[DigitalToday reporter Jinju Hong (홍진주)] Google DeepMind released one-year results for its generative artificial intelligence tool AlphaEvolve.
On May 8 local time, online media outlet Gigazine reported that AlphaEvolve improved performance and cost metrics across many areas, including DNA analysis, power grids, natural-disaster forecasting, quantum computing, Google’s internal infrastructure and logistics.
AlphaEvolve is built on Gemini. It generates candidates for new code and computational methods. An automated evaluation system scores them for speed, accuracy and cost savings, then further improves the higher-performing candidates. It focuses on finding better algorithms for problems that can be assessed quantitatively, rather than being a simple code-generation tool. When it unveiled the system in May last year, Google DeepMind suggested it could discover new solutions to unknown algorithms or unsolved problems.
Among the newly disclosed cases, the improvement to the DNA analysis model DeepConsensus in life sciences stands out. AlphaEvolve reduced variant-detection errors by 30 percent, cutting cases where disease-related variants in genetic data were missed or non-existent variants were incorrectly detected. For researchers, it is a figure that can raise the accuracy of genetic data interpretation.
In power grids, it produced results in solving the "AC optimal power flow" problem.

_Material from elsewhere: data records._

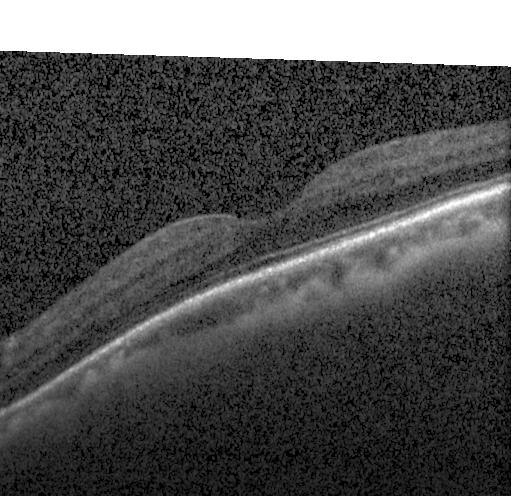
Acquired on a Heidelberg Spectralis; optical coherence tomography scan — Finding: no choroidal neovascularization, no diabetic macular edema, and no drusen.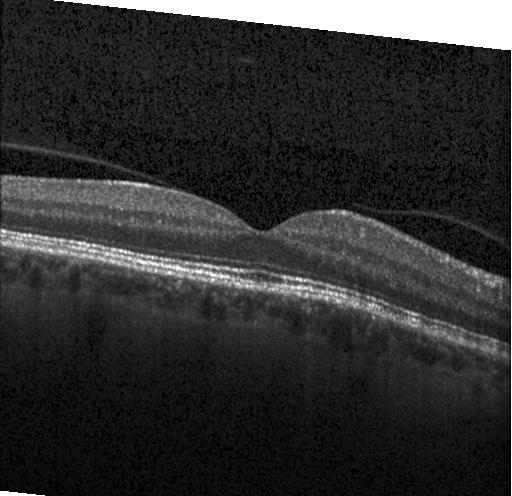
Macular scan, spectral-domain optical coherence tomography, optical coherence tomography B-scan — This B-scan demonstrates no evidence of CNV, DME, or drusen.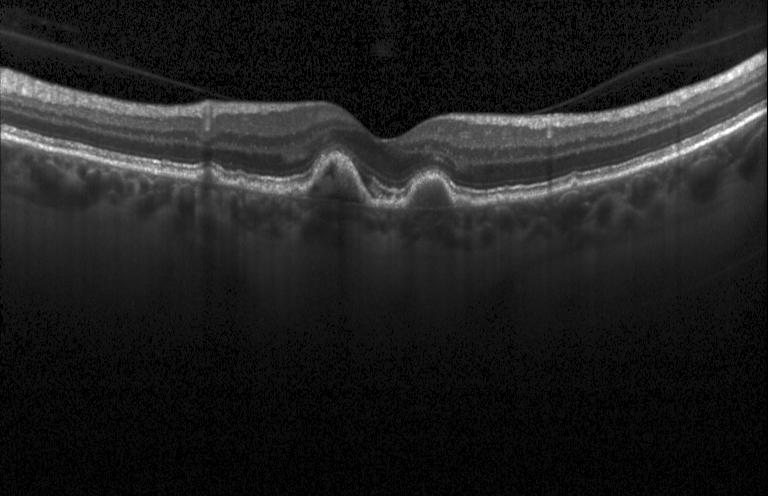

Spectral-domain OCT B-scan: drusen.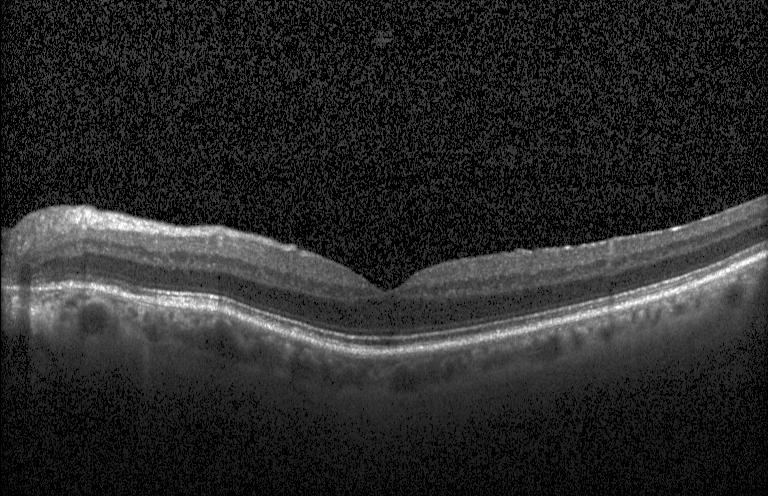
Finding: no evidence of CNV, DME, or drusen.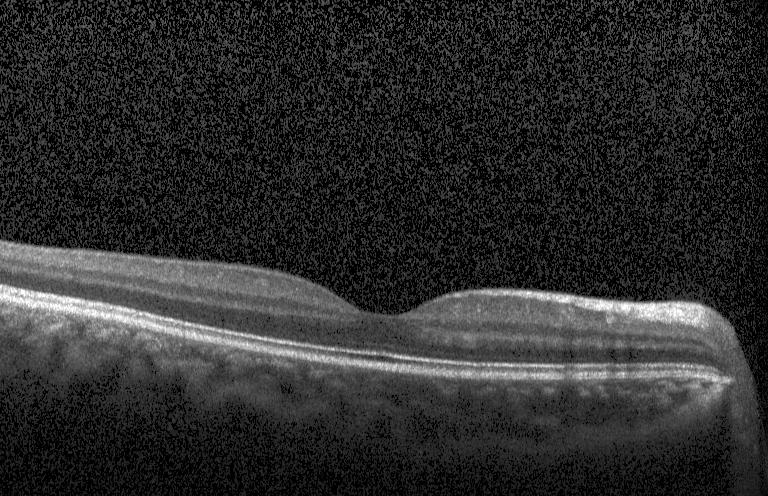

Acquired on a Heidelberg Spectralis · spectral-domain OCT · macular scan · retinal OCT cross-section. Impression: no evidence of choroidal neovascularization, diabetic macular edema, or drusen.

In allocating electricity efficiently while meeting constraints at power plants and transmission lines, the power-grid AI model’s rate of finding feasible solutions jumped from 14 percent to more than 88 percent. More feasible solutions can reduce the burden of manual fixes or corrections through separate systems during operations.
Improvements were also confirmed in natural-disaster forecasting models. In an AI model that predicts risks for 20 types of natural disasters, including wildfires, floods and tornadoes, it revised how Earth-observation data are processed and raised overall accuracy by 5 percent. In quantum computing, it proposed a quantum circuit for running molecular simulations on Google’s quantum processor Willow, and the circuit had 10 times fewer errors than existing optimization methods.
Its use in supporting mathematics research has also expanded. Through collaboration with UCLA mathematician Terence Tao, AlphaEvolve supported research into the so-called Erdos problem group. It was also used to improve lower-bound records on classic mathematics tasks such as the traveling salesman problem and Ramsey numbers.
Its application to Google’s internal infrastructure has also moved into full swing. AlphaEvolve was deployed to optimize next-generation TPU designs, and it completed in 2 days work that can take months when carried out with humans at the center in improving cache replacement policies. In internal processing for the database Google Spanner, it lowered the write amplification rate by 20 percent, and it also reduced software storage capacity by about 9 percent through compiler optimization strategies.
Commercial applications are also increasing. Klarna doubled training speed for large transformer models, and semiconductor startup Substrate improved computational lithography processing speed by several times. FM Logistic cut annual travel distance by more than 15,000 km through delivery route optimization, and WPP raised AI model accuracy for advertising campaigns by 10 percent. Schrödinger increased by about 4 times the speed of models related to molecular simulations used in new drug development and materials development.
Google DeepMind defines AlphaEvolve as a "Gemini-based coding agent" and is expanding its applications across multiple industries. It also presented AlphaEvolve as an important advance toward an "era in which AI discovers and improves algorithms". The core of this announcement is that, in just 1 year after its release, it secured examples of use extending beyond a research tool to Google infrastructure and corporate operations.